Q: What are the implications of paywalls for Linked Data?
The general view was that Linked Data – specifically standards like RDF [Resource Description Format] – would allow users and organisations to access information about content even if they couldn’t access the content itself. To give a concrete example, rather than linking to a ‘wall’ that simply requires payment, it would be clearer what the content beyond that wall related to (e.g. key people, organisations, author, etc.)
Leigh Dodds felt that using standards like RDF would allow organisations to more effectively package content in commercially attractive ways, e.g. ‘everything about this organisation’.
Q: What can bloggers do to tap into the potential of Linked Data?

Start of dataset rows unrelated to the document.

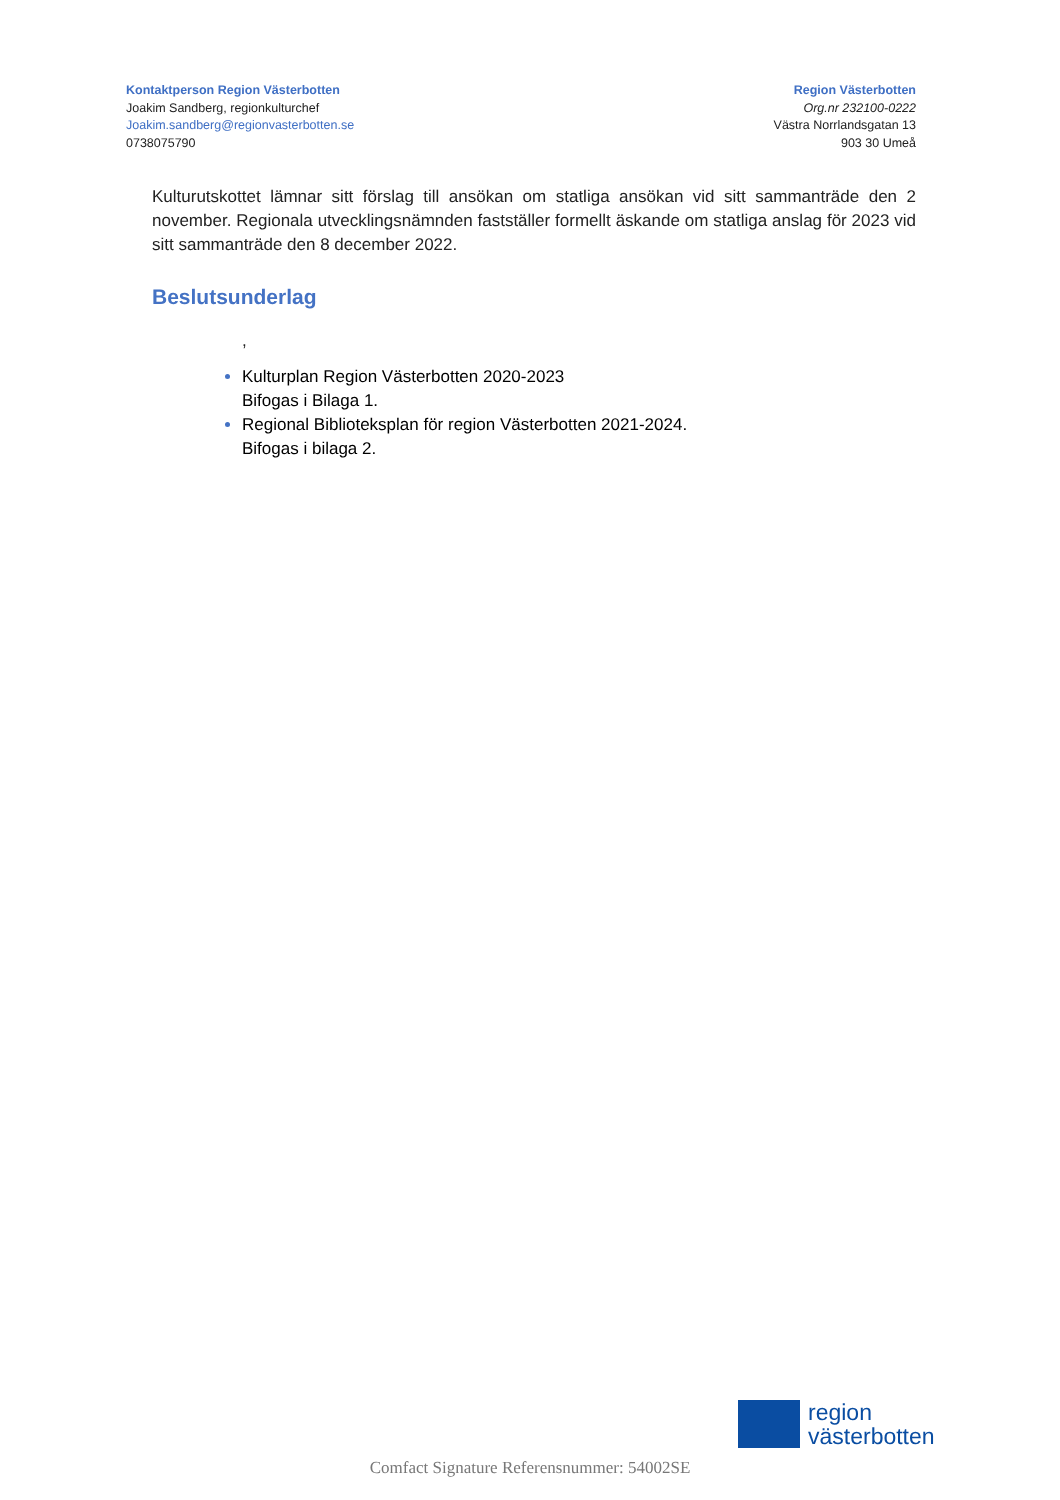Kontaktperson Region Västerbotten
Joakim Sandberg, regionkulturchef
Joakim.sandberg@regionvasterbotten.se
0738075790
Region Västerbotten
Org.nr 232100-0222
Västra Norrlandsgatan 13
903 30 Umeå
Kulturutskottet lämnar sitt förslag till ansökan om statliga ansökan vid sitt sammanträde den 2 november. Regionala utvecklingsnämnden fastställer formellt äskande om statliga anslag för 2023 vid sitt sammanträde den 8 december 2022.
Beslutsunderlag
,
Kulturplan Region Västerbotten 2020-2023
Bifogas i Bilaga 1.
Regional Biblioteksplan för region Västerbotten 2021-2024.
Bifogas i bilaga 2.
region
västerbotten
Comfact Signature Referensnummer: 54002SE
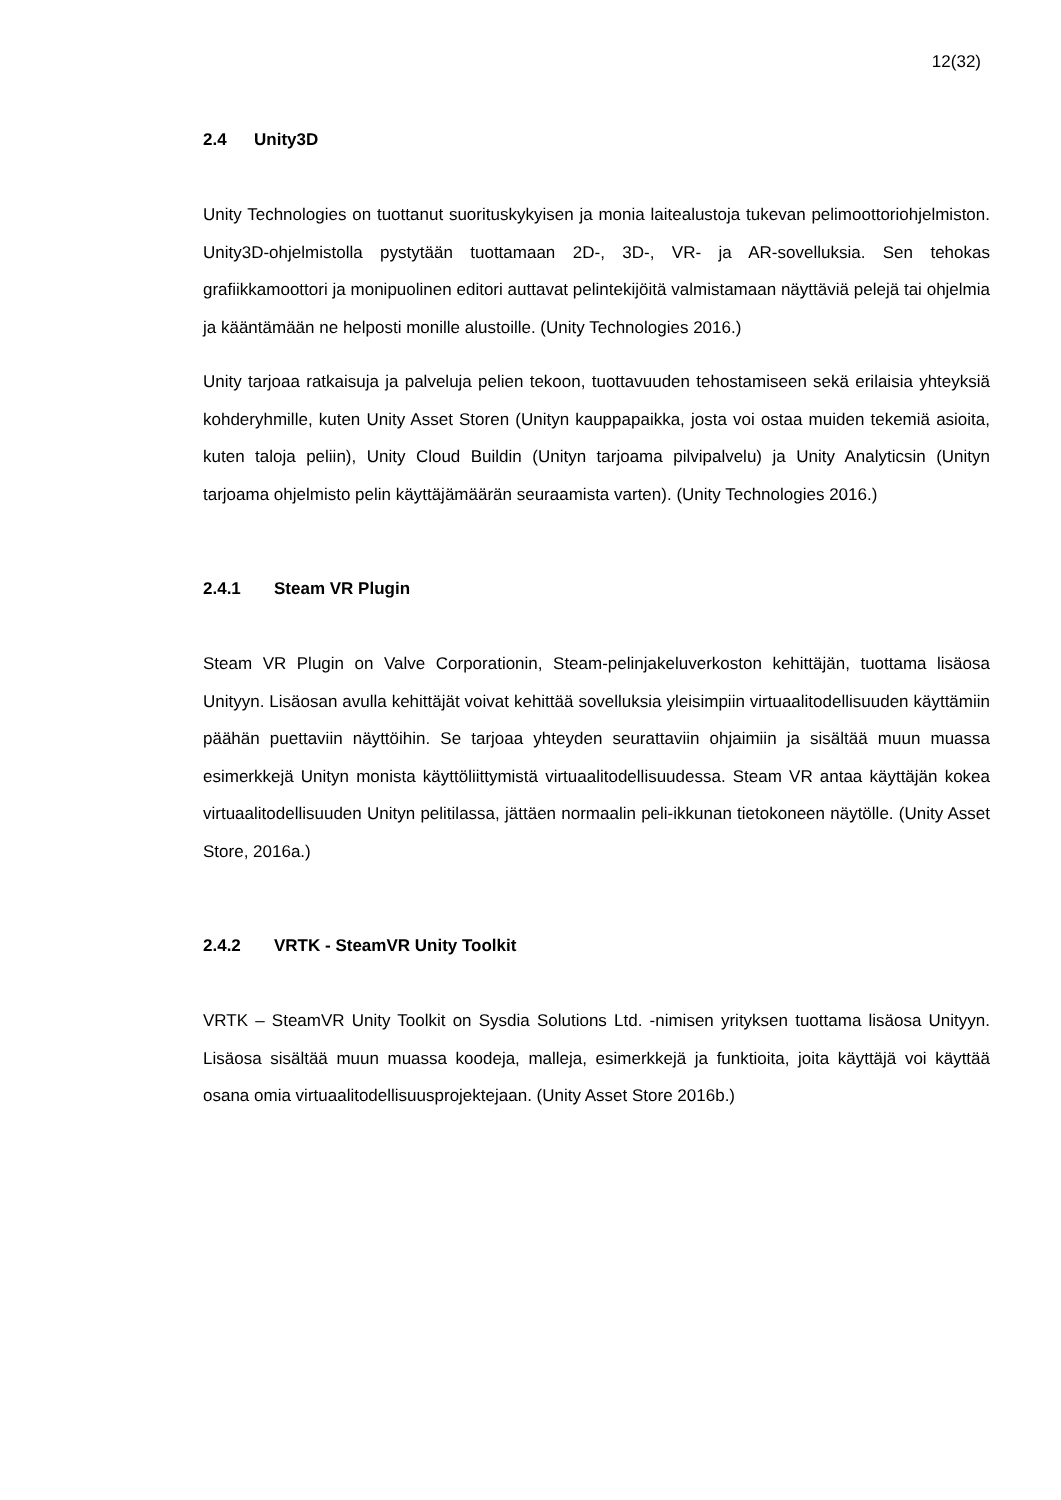12(32)
2.4 Unity3D
Unity Technologies on tuottanut suorituskykyisen ja monia laitealustoja tukevan pelimoottoriohjelmiston. Unity3D-ohjelmistolla pystytään tuottamaan 2D-, 3D-, VR- ja AR-sovelluksia. Sen tehokas grafiikkamoottori ja monipuolinen editori auttavat pelintekijöitä valmistamaan näyttäviä pelejä tai ohjelmia ja kääntämään ne helposti monille alustoille. (Unity Technologies 2016.)
Unity tarjoaa ratkaisuja ja palveluja pelien tekoon, tuottavuuden tehostamiseen sekä erilaisia yhteyksiä kohderyhmille, kuten Unity Asset Storen (Unityn kauppapaikka, josta voi ostaa muiden tekemiä asioita, kuten taloja peliin), Unity Cloud Buildin (Unityn tarjoama pilvipalvelu) ja Unity Analyticsin (Unityn tarjoama ohjelmisto pelin käyttäjämäärän seuraamista varten). (Unity Technologies 2016.)
2.4.1 Steam VR Plugin
Steam VR Plugin on Valve Corporationin, Steam-pelinjakeluverkoston kehittäjän, tuottama lisäosa Unityyn. Lisäosan avulla kehittäjät voivat kehittää sovelluksia yleisimpiin virtuaalitodellisuuden käyttämiin päähän puettaviin näyttöihin. Se tarjoaa yhteyden seurattaviin ohjaimiin ja sisältää muun muassa esimerkkejä Unityn monista käyttöliittymistä virtuaalitodellisuudessa. Steam VR antaa käyttäjän kokea virtuaalitodellisuuden Unityn pelitilassa, jättäen normaalin peli-ikkunan tietokoneen näytölle. (Unity Asset Store, 2016a.)
2.4.2 VRTK - SteamVR Unity Toolkit
VRTK – SteamVR Unity Toolkit on Sysdia Solutions Ltd. -nimisen yrityksen tuottama lisäosa Unityyn. Lisäosa sisältää muun muassa koodeja, malleja, esimerkkejä ja funktioita, joita käyttäjä voi käyttää osana omia virtuaalitodellisuusprojektejaan. (Unity Asset Store 2016b.)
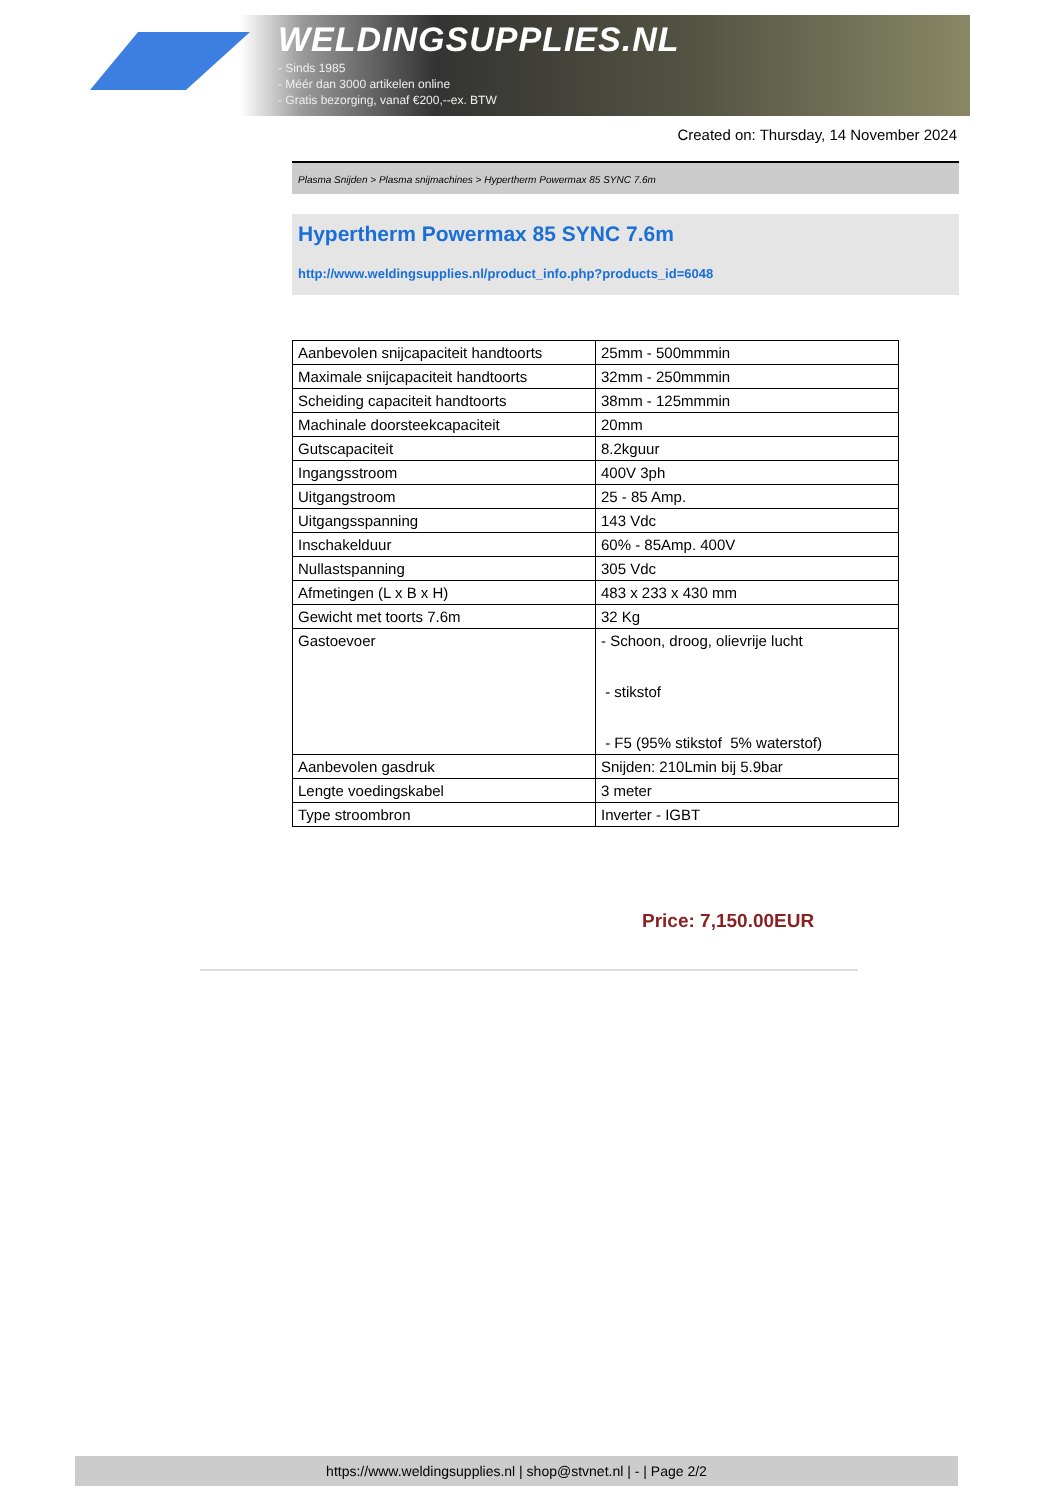WELDINGSUPPLIES.NL
- Sinds 1985
- Méér dan 3000 artikelen online
- Gratis bezorging, vanaf €200,--ex. BTW
Created on: Thursday, 14 November 2024
Plasma Snijden > Plasma snijmachines > Hypertherm Powermax 85 SYNC 7.6m
Hypertherm Powermax 85 SYNC 7.6m
http://www.weldingsupplies.nl/product_info.php?products_id=6048
| Aanbevolen snijcapaciteit handtoorts | 25mm - 500mmmin |
| Maximale snijcapaciteit handtoorts | 32mm - 250mmmin |
| Scheiding capaciteit handtoorts | 38mm - 125mmmin |
| Machinale doorsteekcapaciteit | 20mm |
| Gutscapaciteit | 8.2kguur |
| Ingangsstroom | 400V 3ph |
| Uitgangstroom | 25 - 85 Amp. |
| Uitgangsspanning | 143 Vdc |
| Inschakelduur | 60% - 85Amp. 400V |
| Nullastspanning | 305 Vdc |
| Afmetingen (L x B x H) | 483 x 233 x 430 mm |
| Gewicht met toorts 7.6m | 32 Kg |
| Gastoevoer | - Schoon, droog, olievrije lucht - stikstof - F5 (95% stikstof 5% waterstof) |
| Aanbevolen gasdruk | Snijden: 210Lmin bij 5.9bar |
| Lengte voedingskabel | 3 meter |
| Type stroombron | Inverter - IGBT |
Price: 7,150.00EUR
https://www.weldingsupplies.nl | shop@stvnet.nl | - | Page 2/2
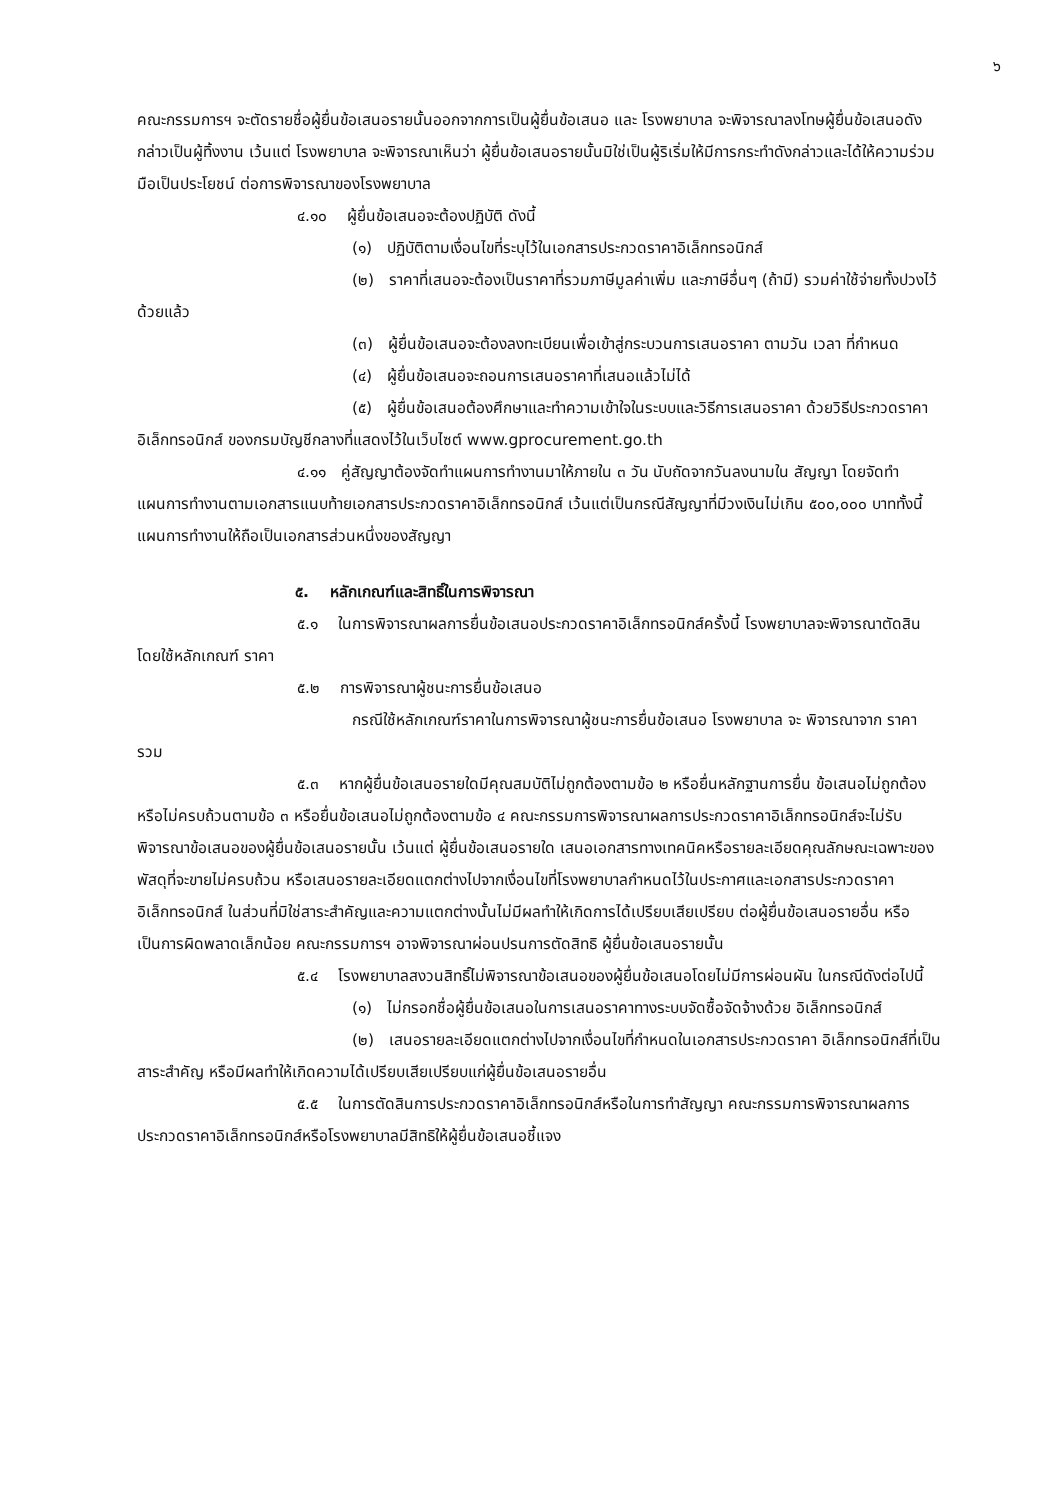๖
คณะกรรมการฯ จะตัดรายชื่อผู้ยื่นข้อเสนอรายนั้นออกจากการเป็นผู้ยื่นข้อเสนอ และ โรงพยาบาล จะพิจารณาลงโทษผู้ยื่นข้อเสนอดังกล่าวเป็นผู้ทิ้งงาน เว้นแต่ โรงพยาบาล จะพิจารณาเห็นว่า ผู้ยื่นข้อเสนอรายนั้นมิใช่เป็นผู้ริเริ่มให้มีการกระทำดังกล่าวและได้ให้ความร่วมมือเป็นประโยชน์ ต่อการพิจารณาของโรงพยาบาล
๔.๑๐ ผู้ยื่นข้อเสนอจะต้องปฏิบัติ ดังนี้
(๑) ปฏิบัติตามเงื่อนไขที่ระบุไว้ในเอกสารประกวดราคาอิเล็กทรอนิกส์
(๒) ราคาที่เสนอจะต้องเป็นราคาที่รวมภาษีมูลค่าเพิ่ม และภาษีอื่นๆ (ถ้ามี) รวมค่าใช้จ่ายทั้งปวงไว้ด้วยแล้ว
(๓) ผู้ยื่นข้อเสนอจะต้องลงทะเบียนเพื่อเข้าสู่กระบวนการเสนอราคา ตามวัน เวลา ที่กำหนด
(๔) ผู้ยื่นข้อเสนอจะถอนการเสนอราคาที่เสนอแล้วไม่ได้
(๕) ผู้ยื่นข้อเสนอต้องศึกษาและทำความเข้าใจในระบบและวิธีการเสนอราคา ด้วยวิธีประกวดราคาอิเล็กทรอนิกส์ ของกรมบัญชีกลางที่แสดงไว้ในเว็บไซต์ www.gprocurement.go.th
๔.๑๑ คู่สัญญาต้องจัดทำแผนการทำงานมาให้ภายใน ๓ วัน นับถัดจากวันลงนามใน สัญญา โดยจัดทำแผนการทำงานตามเอกสารแนบท้ายเอกสารประกวดราคาอิเล็กทรอนิกส์ เว้นแต่เป็นกรณีสัญญาที่มีวงเงินไม่เกิน ๕๐๐,๐๐๐ บาททั้งนี้ แผนการทำงานให้ถือเป็นเอกสารส่วนหนึ่งของสัญญา
๕. หลักเกณฑ์และสิทธิ์ในการพิจารณา
๕.๑ ในการพิจารณาผลการยื่นข้อเสนอประกวดราคาอิเล็กทรอนิกส์ครั้งนี้ โรงพยาบาลจะพิจารณาตัดสินโดยใช้หลักเกณฑ์ ราคา
๕.๒ การพิจารณาผู้ชนะการยื่นข้อเสนอ
กรณีใช้หลักเกณฑ์ราคาในการพิจารณาผู้ชนะการยื่นข้อเสนอ โรงพยาบาล จะ พิจารณาจาก ราคารวม
๕.๓ หากผู้ยื่นข้อเสนอรายใดมีคุณสมบัติไม่ถูกต้องตามข้อ ๒ หรือยื่นหลักฐานการยื่น ข้อเสนอไม่ถูกต้อง หรือไม่ครบถ้วนตามข้อ ๓ หรือยื่นข้อเสนอไม่ถูกต้องตามข้อ ๔ คณะกรรมการพิจารณาผลการประกวดราคาอิเล็กทรอนิกส์จะไม่รับพิจารณาข้อเสนอของผู้ยื่นข้อเสนอรายนั้น เว้นแต่ ผู้ยื่นข้อเสนอรายใด เสนอเอกสารทางเทคนิคหรือรายละเอียดคุณลักษณะเฉพาะของพัสดุที่จะขายไม่ครบถ้วน หรือเสนอรายละเอียดแตกต่างไปจากเงื่อนไขที่โรงพยาบาลกำหนดไว้ในประกาศและเอกสารประกวดราคาอิเล็กทรอนิกส์ ในส่วนที่มิใช่สาระสำคัญและความแตกต่างนั้นไม่มีผลทำให้เกิดการได้เปรียบเสียเปรียบ ต่อผู้ยื่นข้อเสนอรายอื่น หรือเป็นการผิดพลาดเล็กน้อย คณะกรรมการฯ อาจพิจารณาผ่อนปรนการตัดสิทธิ ผู้ยื่นข้อเสนอรายนั้น
๕.๔ โรงพยาบาลสงวนสิทธิ์ไม่พิจารณาข้อเสนอของผู้ยื่นข้อเสนอโดยไม่มีการผ่อนผัน ในกรณีดังต่อไปนี้
(๑) ไม่กรอกชื่อผู้ยื่นข้อเสนอในการเสนอราคาทางระบบจัดซื้อจัดจ้างด้วย อิเล็กทรอนิกส์
(๒) เสนอรายละเอียดแตกต่างไปจากเงื่อนไขที่กำหนดในเอกสารประกวดราคา อิเล็กทรอนิกส์ที่เป็นสาระสำคัญ หรือมีผลทำให้เกิดความได้เปรียบเสียเปรียบแก่ผู้ยื่นข้อเสนอรายอื่น
๕.๕ ในการตัดสินการประกวดราคาอิเล็กทรอนิกส์หรือในการทำสัญญา คณะกรรมการพิจารณาผลการประกวดราคาอิเล็กทรอนิกส์หรือโรงพยาบาลมีสิทธิให้ผู้ยื่นข้อเสนอชี้แจง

This drew some blank responses, but Leigh Dodds was most forthright, arguing that the onus lay with developers to do things that would make it easier for bloggers to, for example, visualise data. He also pointed out that currently if someone does something with data it is not possible to track that back to the source and that better tools would allow, effectively, an equivalent of pingback for data included in charts (e.g. the person who created the data would know that it had been used, as could others).
Q: Given that the problem for publishing lies in advertising rather than content, how can Linked Data help solve that?
Dan Brickley suggested that OAuth technologies (where you use a single login identity for multiple sites that contains information about your social connections, rather than creating a new ‘identity’ for each) would allow users to specify more specifically how they experience content, for instance: ‘I only want to see article comments by users who are also my Facebook and Twitter friends.’
The same technology would allow for more personalised, and therefore more lucrative, advertising. John O’Donovan felt the same could be said about content itself – more accurate data about content would allow for more specific selling of advertising.
Martin Belam quoted James Cridland on radio: ‘[The different operators] agree on technology but compete on content’. The same was true of advertising but the advertising and news industries needed to be more active in defining common standards.
Leigh Dodds pointed out that semantic data was already being used by companies serving advertising.
Other notes
I asked members of the audience who they felt were the heroes and villains of Linked Data in the news industry. The Guardian and BBC came out well – The Daily Mail were named as repeat offenders who would simply refer to ‘a study’ and not say which, nor link to it.
Martin Belam pointed out that the Guardian is increasingly asking itself ‘how will that look through an API?’ when producing content, representing a key shift in editorial thinking. If users of the platform are swallowing up significant bandwidth or driving significant traffic then that would probably warrant talking to them about more formal relationships (either customer-provider or partners).
A number of references were made to the problem of provenance – being able to identify where a statement came from. Dan Brickley specifically spoke of the problem with identifying the source of Twitter retweets.
Dan also felt that the problem of journalists not linking would be solved by technology. In conversation previously, he also talked of ‘subject-based linking’ and the impact of SKOS [Simple Knowledge Organisation System] and linked data style identifiers. He saw a problem in that, while new articles might link to older reports on the same issue, older reports were not updated with links to the new updates. Tagging individual articles was problematic in that you then had the equivalent of an overflowing inbox.